** Given data **
===
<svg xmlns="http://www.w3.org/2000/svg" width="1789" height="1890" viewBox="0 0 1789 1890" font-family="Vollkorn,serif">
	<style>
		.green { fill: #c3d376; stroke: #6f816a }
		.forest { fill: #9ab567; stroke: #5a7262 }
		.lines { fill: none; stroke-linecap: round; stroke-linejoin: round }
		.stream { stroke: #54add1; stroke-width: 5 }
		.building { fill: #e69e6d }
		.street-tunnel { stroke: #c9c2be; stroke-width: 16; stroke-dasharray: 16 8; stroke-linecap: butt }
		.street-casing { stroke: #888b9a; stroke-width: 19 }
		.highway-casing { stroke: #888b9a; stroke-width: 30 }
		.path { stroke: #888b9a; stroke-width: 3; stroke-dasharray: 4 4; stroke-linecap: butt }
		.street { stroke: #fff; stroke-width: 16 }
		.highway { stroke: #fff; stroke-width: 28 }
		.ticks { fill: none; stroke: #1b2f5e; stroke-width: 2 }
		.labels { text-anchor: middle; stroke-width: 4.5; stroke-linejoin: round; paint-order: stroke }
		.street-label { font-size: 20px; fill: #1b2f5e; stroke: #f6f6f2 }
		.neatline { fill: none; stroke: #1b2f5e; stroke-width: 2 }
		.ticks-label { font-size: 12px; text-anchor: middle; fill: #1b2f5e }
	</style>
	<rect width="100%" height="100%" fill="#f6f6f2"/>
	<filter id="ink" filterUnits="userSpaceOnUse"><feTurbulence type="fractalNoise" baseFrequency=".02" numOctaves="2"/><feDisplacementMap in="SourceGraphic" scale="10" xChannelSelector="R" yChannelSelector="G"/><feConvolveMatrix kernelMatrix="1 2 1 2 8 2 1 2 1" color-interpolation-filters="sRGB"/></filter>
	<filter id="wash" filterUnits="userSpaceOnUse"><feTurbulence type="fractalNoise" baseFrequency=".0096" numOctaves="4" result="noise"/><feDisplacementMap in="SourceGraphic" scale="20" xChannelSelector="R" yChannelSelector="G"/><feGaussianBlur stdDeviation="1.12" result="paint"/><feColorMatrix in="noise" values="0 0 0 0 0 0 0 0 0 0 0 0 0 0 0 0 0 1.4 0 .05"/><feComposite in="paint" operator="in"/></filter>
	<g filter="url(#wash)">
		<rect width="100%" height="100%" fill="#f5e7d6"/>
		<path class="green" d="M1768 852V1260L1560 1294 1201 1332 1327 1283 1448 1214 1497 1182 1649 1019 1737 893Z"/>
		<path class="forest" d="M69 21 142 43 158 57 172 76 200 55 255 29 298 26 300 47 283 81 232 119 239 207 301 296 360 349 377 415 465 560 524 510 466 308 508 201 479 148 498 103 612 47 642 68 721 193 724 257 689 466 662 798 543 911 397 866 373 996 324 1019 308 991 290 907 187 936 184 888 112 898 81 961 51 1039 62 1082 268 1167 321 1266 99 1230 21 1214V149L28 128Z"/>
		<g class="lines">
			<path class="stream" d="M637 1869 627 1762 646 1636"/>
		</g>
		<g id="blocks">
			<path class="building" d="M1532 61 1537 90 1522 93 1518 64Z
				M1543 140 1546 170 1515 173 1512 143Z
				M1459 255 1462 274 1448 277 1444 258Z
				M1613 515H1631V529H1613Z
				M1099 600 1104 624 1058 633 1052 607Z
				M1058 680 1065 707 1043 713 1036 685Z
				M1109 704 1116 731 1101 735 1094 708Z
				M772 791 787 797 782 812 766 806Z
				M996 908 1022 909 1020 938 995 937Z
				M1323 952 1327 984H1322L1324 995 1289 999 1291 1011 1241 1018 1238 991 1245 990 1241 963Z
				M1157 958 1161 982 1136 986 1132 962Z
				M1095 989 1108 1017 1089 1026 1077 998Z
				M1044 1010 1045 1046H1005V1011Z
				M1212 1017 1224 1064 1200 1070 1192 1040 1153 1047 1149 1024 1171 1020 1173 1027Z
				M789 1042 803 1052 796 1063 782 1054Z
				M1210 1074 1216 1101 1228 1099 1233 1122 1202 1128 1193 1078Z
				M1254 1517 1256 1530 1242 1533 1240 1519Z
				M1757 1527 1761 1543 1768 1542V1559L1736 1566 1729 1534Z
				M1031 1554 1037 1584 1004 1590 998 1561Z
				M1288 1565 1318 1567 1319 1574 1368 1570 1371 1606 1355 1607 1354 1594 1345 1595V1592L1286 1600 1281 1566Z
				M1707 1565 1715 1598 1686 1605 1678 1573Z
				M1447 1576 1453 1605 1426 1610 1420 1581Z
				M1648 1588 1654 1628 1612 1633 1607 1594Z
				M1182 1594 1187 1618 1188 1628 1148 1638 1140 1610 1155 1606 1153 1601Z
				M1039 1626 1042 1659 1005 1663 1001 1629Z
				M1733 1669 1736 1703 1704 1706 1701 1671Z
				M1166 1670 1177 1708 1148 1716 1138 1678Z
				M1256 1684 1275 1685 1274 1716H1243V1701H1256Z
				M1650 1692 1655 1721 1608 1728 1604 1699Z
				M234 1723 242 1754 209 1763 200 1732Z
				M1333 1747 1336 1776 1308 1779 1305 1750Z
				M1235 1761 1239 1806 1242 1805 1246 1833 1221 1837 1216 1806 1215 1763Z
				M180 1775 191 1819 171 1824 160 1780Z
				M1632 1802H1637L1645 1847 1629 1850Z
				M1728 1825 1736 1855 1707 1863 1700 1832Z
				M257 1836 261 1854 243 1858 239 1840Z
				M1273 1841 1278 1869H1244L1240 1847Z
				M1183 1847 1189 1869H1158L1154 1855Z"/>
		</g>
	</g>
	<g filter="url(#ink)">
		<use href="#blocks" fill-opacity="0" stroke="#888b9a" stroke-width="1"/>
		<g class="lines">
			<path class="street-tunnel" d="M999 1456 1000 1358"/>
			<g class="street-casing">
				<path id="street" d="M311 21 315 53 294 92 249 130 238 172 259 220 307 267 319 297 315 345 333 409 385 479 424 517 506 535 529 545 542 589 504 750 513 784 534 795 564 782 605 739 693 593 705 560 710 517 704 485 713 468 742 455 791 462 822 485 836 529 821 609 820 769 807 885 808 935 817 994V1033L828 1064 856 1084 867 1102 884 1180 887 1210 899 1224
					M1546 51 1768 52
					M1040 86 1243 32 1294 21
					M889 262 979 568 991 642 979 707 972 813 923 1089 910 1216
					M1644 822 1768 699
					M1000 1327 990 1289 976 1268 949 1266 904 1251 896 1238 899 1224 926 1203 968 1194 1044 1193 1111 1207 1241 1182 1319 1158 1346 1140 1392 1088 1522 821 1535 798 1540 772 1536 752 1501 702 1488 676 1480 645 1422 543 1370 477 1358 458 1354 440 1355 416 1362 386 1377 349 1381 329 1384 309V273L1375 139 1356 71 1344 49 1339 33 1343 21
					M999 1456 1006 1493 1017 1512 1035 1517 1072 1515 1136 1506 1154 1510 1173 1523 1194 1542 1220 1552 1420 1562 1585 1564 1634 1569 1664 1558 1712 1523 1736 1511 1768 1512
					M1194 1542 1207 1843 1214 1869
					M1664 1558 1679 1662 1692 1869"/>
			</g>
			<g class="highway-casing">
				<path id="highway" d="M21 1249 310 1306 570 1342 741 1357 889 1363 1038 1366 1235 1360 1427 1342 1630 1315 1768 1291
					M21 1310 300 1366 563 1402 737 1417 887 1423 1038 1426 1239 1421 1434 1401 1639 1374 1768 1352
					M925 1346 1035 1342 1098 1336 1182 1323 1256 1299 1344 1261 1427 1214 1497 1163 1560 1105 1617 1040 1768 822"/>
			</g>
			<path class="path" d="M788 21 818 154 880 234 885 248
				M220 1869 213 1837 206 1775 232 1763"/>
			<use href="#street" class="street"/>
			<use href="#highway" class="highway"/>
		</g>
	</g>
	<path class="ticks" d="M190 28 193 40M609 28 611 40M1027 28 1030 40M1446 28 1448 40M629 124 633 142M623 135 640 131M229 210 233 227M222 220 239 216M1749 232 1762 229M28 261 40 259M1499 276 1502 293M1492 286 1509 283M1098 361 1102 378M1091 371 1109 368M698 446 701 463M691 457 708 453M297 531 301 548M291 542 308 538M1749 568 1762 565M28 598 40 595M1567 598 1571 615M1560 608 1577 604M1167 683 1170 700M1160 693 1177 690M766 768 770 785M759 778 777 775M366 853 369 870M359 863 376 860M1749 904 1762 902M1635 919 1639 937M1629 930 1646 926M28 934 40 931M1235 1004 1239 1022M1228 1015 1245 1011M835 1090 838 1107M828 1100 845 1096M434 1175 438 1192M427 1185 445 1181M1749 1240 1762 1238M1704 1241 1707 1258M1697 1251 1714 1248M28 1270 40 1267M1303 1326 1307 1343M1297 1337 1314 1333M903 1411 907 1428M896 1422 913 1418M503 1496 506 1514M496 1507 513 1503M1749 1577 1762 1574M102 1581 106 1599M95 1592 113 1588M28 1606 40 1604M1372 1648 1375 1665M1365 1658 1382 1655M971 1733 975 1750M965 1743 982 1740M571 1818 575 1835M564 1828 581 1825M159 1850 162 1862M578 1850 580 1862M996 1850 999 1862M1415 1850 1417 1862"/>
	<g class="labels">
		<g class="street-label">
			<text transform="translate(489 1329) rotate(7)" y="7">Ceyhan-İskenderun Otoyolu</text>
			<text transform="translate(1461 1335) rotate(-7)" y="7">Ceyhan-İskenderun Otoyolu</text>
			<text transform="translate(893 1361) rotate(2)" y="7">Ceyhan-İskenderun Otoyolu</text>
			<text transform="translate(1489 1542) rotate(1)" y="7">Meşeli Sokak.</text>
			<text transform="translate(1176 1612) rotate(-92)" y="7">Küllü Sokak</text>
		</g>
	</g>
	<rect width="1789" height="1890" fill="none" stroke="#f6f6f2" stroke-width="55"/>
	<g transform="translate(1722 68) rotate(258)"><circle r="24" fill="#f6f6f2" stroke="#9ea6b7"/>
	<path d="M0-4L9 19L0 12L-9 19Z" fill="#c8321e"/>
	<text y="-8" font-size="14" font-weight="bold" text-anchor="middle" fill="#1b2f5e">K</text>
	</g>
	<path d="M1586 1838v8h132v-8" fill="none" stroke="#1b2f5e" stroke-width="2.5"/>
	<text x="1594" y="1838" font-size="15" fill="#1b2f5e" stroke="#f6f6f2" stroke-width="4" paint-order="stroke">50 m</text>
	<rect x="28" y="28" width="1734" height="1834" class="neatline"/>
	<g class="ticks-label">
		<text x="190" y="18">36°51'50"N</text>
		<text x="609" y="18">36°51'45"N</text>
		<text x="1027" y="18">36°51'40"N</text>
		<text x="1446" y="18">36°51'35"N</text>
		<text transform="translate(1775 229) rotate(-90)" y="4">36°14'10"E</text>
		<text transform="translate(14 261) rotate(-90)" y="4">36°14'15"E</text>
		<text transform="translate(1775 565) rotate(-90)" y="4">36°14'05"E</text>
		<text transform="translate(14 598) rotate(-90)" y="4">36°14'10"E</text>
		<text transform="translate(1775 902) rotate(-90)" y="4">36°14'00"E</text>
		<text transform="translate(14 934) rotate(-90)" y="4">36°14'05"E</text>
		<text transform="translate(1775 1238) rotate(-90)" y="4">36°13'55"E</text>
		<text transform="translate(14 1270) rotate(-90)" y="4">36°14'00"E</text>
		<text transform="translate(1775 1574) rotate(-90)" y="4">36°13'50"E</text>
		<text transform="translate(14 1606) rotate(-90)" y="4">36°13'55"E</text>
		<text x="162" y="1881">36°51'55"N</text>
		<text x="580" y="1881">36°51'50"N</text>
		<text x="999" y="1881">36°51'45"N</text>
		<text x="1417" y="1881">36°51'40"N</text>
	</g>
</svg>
===
Copy out every line of the entries where the string "type" shows up.

	<filter id="ink" filterUnits="userSpaceOnUse"><feTurbulence type="fractalNoise" baseFrequency=".02" numOctaves="2"/><feDisplacementMap in="SourceGraphic" scale="10" xChannelSelector="R" yChannelSelector="G"/><feConvolveMatrix kernelMatrix="1 2 1 2 8 2 1 2 1" color-interpolation-filters="sRGB"/></filter>
	<filter id="wash" filterUnits="userSpaceOnUse"><feTurbulence type="fractalNoise" baseFrequency=".0096" numOctaves="4" result="noise"/><feDisplacementMap in="SourceGraphic" scale="20" xChannelSelector="R" yChannelSelector="G"/><feGaussianBlur stdDeviation="1.12" result="paint"/><feColorMatrix in="noise" values="0 0 0 0 0 0 0 0 0 0 0 0 0 0 0 0 0 1.4 0 .05"/><feComposite in="paint" operator="in"/></filter>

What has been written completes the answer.